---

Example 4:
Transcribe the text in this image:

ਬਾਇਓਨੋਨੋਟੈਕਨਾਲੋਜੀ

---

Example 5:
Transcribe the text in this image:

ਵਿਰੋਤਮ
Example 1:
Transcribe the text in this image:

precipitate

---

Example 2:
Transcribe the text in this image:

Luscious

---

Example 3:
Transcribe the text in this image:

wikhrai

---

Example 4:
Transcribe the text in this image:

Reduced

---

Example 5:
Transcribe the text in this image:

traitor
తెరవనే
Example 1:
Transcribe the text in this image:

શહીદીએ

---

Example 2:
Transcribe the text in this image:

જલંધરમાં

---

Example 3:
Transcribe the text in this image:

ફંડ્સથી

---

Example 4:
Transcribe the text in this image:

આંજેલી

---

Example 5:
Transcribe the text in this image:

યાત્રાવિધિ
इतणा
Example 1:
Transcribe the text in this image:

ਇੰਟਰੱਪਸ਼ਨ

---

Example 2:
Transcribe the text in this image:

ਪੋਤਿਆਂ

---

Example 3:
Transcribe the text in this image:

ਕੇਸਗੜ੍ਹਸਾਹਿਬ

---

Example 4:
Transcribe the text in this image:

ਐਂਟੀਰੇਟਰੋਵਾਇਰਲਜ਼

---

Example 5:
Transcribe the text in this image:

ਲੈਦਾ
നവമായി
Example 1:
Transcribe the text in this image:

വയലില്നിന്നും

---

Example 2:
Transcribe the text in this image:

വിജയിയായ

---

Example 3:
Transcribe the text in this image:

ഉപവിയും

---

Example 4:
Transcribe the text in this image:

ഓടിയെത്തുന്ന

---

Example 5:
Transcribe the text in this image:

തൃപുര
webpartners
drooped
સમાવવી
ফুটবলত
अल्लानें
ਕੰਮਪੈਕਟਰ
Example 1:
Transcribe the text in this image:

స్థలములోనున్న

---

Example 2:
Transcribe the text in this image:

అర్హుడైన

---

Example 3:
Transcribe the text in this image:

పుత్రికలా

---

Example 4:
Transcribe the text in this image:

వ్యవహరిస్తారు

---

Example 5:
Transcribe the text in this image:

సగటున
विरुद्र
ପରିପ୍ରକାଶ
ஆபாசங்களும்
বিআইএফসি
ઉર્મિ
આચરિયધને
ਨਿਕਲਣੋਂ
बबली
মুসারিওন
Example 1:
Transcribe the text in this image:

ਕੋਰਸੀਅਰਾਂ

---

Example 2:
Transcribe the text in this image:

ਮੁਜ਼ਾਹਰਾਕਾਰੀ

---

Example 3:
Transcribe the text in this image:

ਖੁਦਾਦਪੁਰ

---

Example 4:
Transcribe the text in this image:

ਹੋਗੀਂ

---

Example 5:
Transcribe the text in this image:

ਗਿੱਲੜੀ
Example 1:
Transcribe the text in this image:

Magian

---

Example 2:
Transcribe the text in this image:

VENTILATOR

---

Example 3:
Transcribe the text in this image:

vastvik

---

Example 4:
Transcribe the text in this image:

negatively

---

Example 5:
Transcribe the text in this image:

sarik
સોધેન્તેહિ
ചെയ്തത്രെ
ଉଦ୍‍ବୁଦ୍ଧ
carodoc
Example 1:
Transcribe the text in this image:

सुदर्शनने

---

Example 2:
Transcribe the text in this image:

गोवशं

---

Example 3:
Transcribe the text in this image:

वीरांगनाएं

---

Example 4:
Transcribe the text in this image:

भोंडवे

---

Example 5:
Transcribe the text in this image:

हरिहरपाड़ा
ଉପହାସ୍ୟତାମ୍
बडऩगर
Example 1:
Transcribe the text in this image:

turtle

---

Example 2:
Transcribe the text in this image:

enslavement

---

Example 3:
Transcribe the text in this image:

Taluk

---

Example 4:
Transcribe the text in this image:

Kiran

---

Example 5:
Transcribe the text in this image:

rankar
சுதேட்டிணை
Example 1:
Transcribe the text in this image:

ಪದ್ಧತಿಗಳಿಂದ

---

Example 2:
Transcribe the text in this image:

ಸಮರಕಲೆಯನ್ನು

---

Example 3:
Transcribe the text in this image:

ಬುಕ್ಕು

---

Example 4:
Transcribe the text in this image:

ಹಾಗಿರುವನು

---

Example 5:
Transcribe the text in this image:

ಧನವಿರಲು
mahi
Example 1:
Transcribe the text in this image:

------------------------------------------------

▸ **Your objective**
Word for word, give the entire listing again.

▸ **Problem solution**
---

Example 4:
Transcribe the text in this image:

ਬਾਇਓਨੋਨੋਟੈਕਨਾਲੋਜੀ

---

Example 5:
Transcribe the text in this image:

ਵਿਰੋਤਮ
Example 1:
Transcribe the text in this image:

precipitate

---

Example 2:
Transcribe the text in this image:

Luscious

---

Example 3:
Transcribe the text in this image:

wikhrai

---

Example 4:
Transcribe the text in this image:

Reduced

---

Example 5:
Transcribe the text in this image:

traitor
తెరవనే
Example 1:
Transcribe the text in this image:

શહીદીએ

---

Example 2:
Transcribe the text in this image:

જલંધરમાં

---

Example 3:
Transcribe the text in this image:

ફંડ્સથી

---

Example 4:
Transcribe the text in this image:

આંજેલી

---

Example 5:
Transcribe the text in this image:

યાત્રાવિધિ
इतणा
Example 1:
Transcribe the text in this image:

ਇੰਟਰੱਪਸ਼ਨ

---

Example 2:
Transcribe the text in this image:

ਪੋਤਿਆਂ

---

Example 3:
Transcribe the text in this image:

ਕੇਸਗੜ੍ਹਸਾਹਿਬ

---

Example 4:
Transcribe the text in this image:

ਐਂਟੀਰੇਟਰੋਵਾਇਰਲਜ਼

---

Example 5:
Transcribe the text in this image:

ਲੈਦਾ
നവമായി
Example 1:
Transcribe the text in this image:

വയലില്നിന്നും

---

Example 2:
Transcribe the text in this image:

വിജയിയായ

---

Example 3:
Transcribe the text in this image:

ഉപവിയും

---

Example 4:
Transcribe the text in this image:

ഓടിയെത്തുന്ന

---

Example 5:
Transcribe the text in this image:

തൃപുര
webpartners
drooped
સમાવવી
ফুটবলত
अल्लानें
ਕੰਮਪੈਕਟਰ
Example 1:
Transcribe the text in this image:

స్థలములోనున్న

---

Example 2:
Transcribe the text in this image:

అర్హుడైన

---

Example 3:
Transcribe the text in this image:

పుత్రికలా

---

Example 4:
Transcribe the text in this image:

వ్యవహరిస్తారు

---

Example 5:
Transcribe the text in this image:

సగటున
विरुद्र
ପରିପ୍ରକାଶ
ஆபாசங்களும்
বিআইএফসি
ઉર્મિ
આચરિયધને
ਨਿਕਲਣੋਂ
बबली
মুসারিওন
Example 1:
Transcribe the text in this image:

ਕੋਰਸੀਅਰਾਂ

---

Example 2:
Transcribe the text in this image:

ਮੁਜ਼ਾਹਰਾਕਾਰੀ

---

Example 3:
Transcribe the text in this image:

ਖੁਦਾਦਪੁਰ

---

Example 4:
Transcribe the text in this image:

ਹੋਗੀਂ

---

Example 5:
Transcribe the text in this image:

ਗਿੱਲੜੀ
Example 1:
Transcribe the text in this image:

Magian

---

Example 2:
Transcribe the text in this image:

VENTILATOR

---

Example 3:
Transcribe the text in this image:

vastvik

---

Example 4:
Transcribe the text in this image:

negatively

---

Example 5:
Transcribe the text in this image:

sarik
સોધેન્તેહિ
ചെയ്തത്രെ
ଉଦ୍‍ବୁଦ୍ଧ
carodoc
Example 1:
Transcribe the text in this image:

सुदर्शनने

---

Example 2:
Transcribe the text in this image:

गोवशं

---

Example 3:
Transcribe the text in this image:

वीरांगनाएं

---

Example 4:
Transcribe the text in this image:

भोंडवे

---

Example 5:
Transcribe the text in this image:

हरिहरपाड़ा
ଉପହାସ୍ୟତାମ୍
बडऩगर
Example 1:
Transcribe the text in this image:

turtle

---

Example 2:
Transcribe the text in this image:

enslavement

---

Example 3:
Transcribe the text in this image:

Taluk

---

Example 4:
Transcribe the text in this image:

Kiran

---

Example 5:
Transcribe the text in this image:

rankar
சுதேட்டிணை
Example 1:
Transcribe the text in this image:

ಪದ್ಧತಿಗಳಿಂದ

---

Example 2:
Transcribe the text in this image:

ಸಮರಕಲೆಯನ್ನು

---

Example 3:
Transcribe the text in this image:

ಬುಕ್ಕು

---

Example 4:
Transcribe the text in this image:

ಹಾಗಿರುವನು

---

Example 5:
Transcribe the text in this image:

ಧನವಿರಲು
mahi
Example 1:
Transcribe the text in this image:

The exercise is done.